● **YOUR TASK**:
No pictures, everything else exact: set down the entries in full.

------ SUPPLIED RECORDS ------

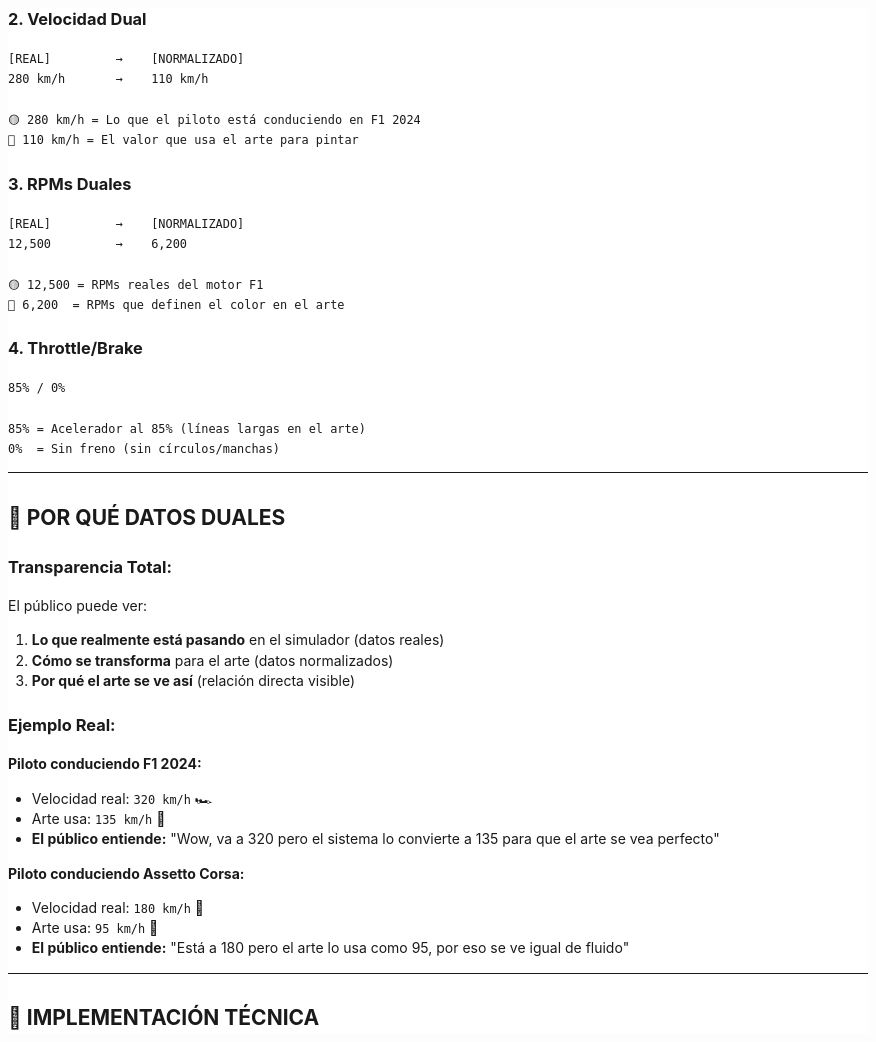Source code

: ### **2. Velocidad Dual**
```
[REAL]         →    [NORMALIZADO]
280 km/h       →    110 km/h

🟡 280 km/h = Lo que el piloto está conduciendo en F1 2024
🔵 110 km/h = El valor que usa el arte para pintar
```

### **3. RPMs Duales**
```
[REAL]         →    [NORMALIZADO]
12,500         →    6,200

🟡 12,500 = RPMs reales del motor F1
🔵 6,200  = RPMs que definen el color en el arte
```

### **4. Throttle/Brake**
```
85% / 0%

85% = Acelerador al 85% (líneas largas en el arte)
0%  = Sin freno (sin círculos/manchas)
```

---

## 🎯 **POR QUÉ DATOS DUALES**

### **Transparencia Total:**
El público puede ver:
1. **Lo que realmente está pasando** en el simulador (datos reales)
2. **Cómo se transforma** para el arte (datos normalizados)
3. **Por qué el arte se ve así** (relación directa visible)

### **Ejemplo Real:**

**Piloto conduciendo F1 2024:**
- Velocidad real: `320 km/h` 🏎️
- Arte usa: `135 km/h` 🎨
- **El público entiende:** "Wow, va a 320 pero el sistema lo convierte a 135 para que el arte se vea perfecto"

**Piloto conduciendo Assetto Corsa:**
- Velocidad real: `180 km/h` 🏁
- Arte usa: `95 km/h` 🎨
- **El público entiende:** "Está a 180 pero el arte lo usa como 95, por eso se ve igual de fluido"

---

## 🔧 **IMPLEMENTACIÓN TÉCNICA**
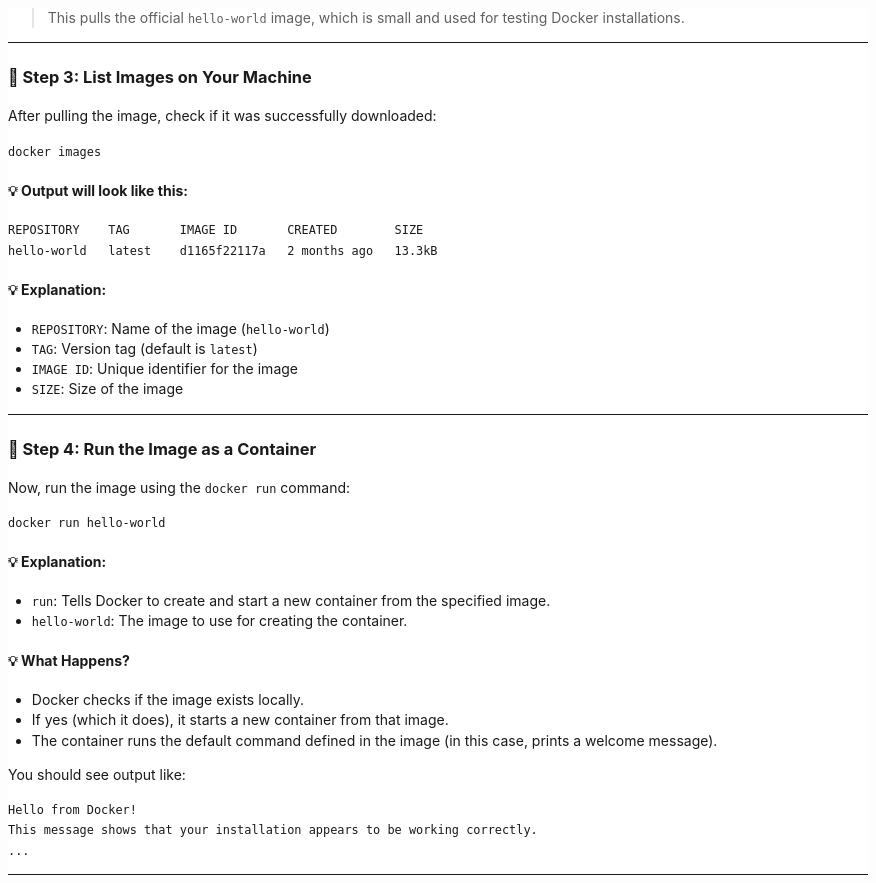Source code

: > This pulls the official `hello-world` image, which is small and used for testing Docker installations.

---

### 🔹 Step 3: List Images on Your Machine

After pulling the image, check if it was successfully downloaded:

```bash
docker images
```

#### 💡 Output will look like this:

```
REPOSITORY    TAG       IMAGE ID       CREATED        SIZE
hello-world   latest    d1165f22117a   2 months ago   13.3kB
```

#### 💡 Explanation:

- `REPOSITORY`: Name of the image (`hello-world`)
- `TAG`: Version tag (default is `latest`)
- `IMAGE ID`: Unique identifier for the image
- `SIZE`: Size of the image

---

### 🔹 Step 4: Run the Image as a Container

Now, run the image using the `docker run` command:

```bash
docker run hello-world
```

#### 💡 Explanation:

- `run`: Tells Docker to create and start a new container from the specified image.
- `hello-world`: The image to use for creating the container.

#### 💡 What Happens?

- Docker checks if the image exists locally.
- If yes (which it does), it starts a new container from that image.
- The container runs the default command defined in the image (in this case, prints a welcome message).

You should see output like:

```
Hello from Docker!
This message shows that your installation appears to be working correctly.
...
```

---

------

● **ANSWER**:
Source code

: ### **2. Velocidad Dual**
```
[REAL]         →    [NORMALIZADO]
280 km/h       →    110 km/h

🟡 280 km/h = Lo que el piloto está conduciendo en F1 2024
🔵 110 km/h = El valor que usa el arte para pintar
```

### **3. RPMs Duales**
```
[REAL]         →    [NORMALIZADO]
12,500         →    6,200

🟡 12,500 = RPMs reales del motor F1
🔵 6,200  = RPMs que definen el color en el arte
```

### **4. Throttle/Brake**
```
85% / 0%

85% = Acelerador al 85% (líneas largas en el arte)
0%  = Sin freno (sin círculos/manchas)
```

---

## 🎯 **POR QUÉ DATOS DUALES**

### **Transparencia Total:**
El público puede ver:
1. **Lo que realmente está pasando** en el simulador (datos reales)
2. **Cómo se transforma** para el arte (datos normalizados)
3. **Por qué el arte se ve así** (relación directa visible)

### **Ejemplo Real:**

**Piloto conduciendo F1 2024:**
- Velocidad real: `320 km/h` 🏎️
- Arte usa: `135 km/h` 🎨
- **El público entiende:** "Wow, va a 320 pero el sistema lo convierte a 135 para que el arte se vea perfecto"

**Piloto conduciendo Assetto Corsa:**
- Velocidad real: `180 km/h` 🏁
- Arte usa: `95 km/h` 🎨
- **El público entiende:** "Está a 180 pero el arte lo usa como 95, por eso se ve igual de fluido"

---

## 🔧 **IMPLEMENTACIÓN TÉCNICA**
Source code

: > This pulls the official `hello-world` image, which is small and used for testing Docker installations.

---

### 🔹 Step 3: List Images on Your Machine

After pulling the image, check if it was successfully downloaded:

```bash
docker images
```

#### 💡 Output will look like this:

```
REPOSITORY    TAG       IMAGE ID       CREATED        SIZE
hello-world   latest    d1165f22117a   2 months ago   13.3kB
```

#### 💡 Explanation:

- `REPOSITORY`: Name of the image (`hello-world`)
- `TAG`: Version tag (default is `latest`)
- `IMAGE ID`: Unique identifier for the image
- `SIZE`: Size of the image

---

### 🔹 Step 4: Run the Image as a Container

Now, run the image using the `docker run` command:

```bash
docker run hello-world
```

#### 💡 Explanation:

- `run`: Tells Docker to create and start a new container from the specified image.
- `hello-world`: The image to use for creating the container.

#### 💡 What Happens?

- Docker checks if the image exists locally.
- If yes (which it does), it starts a new container from that image.
- The container runs the default command defined in the image (in this case, prints a welcome message).

You should see output like:

```
Hello from Docker!
This message shows that your installation appears to be working correctly.
...
```

---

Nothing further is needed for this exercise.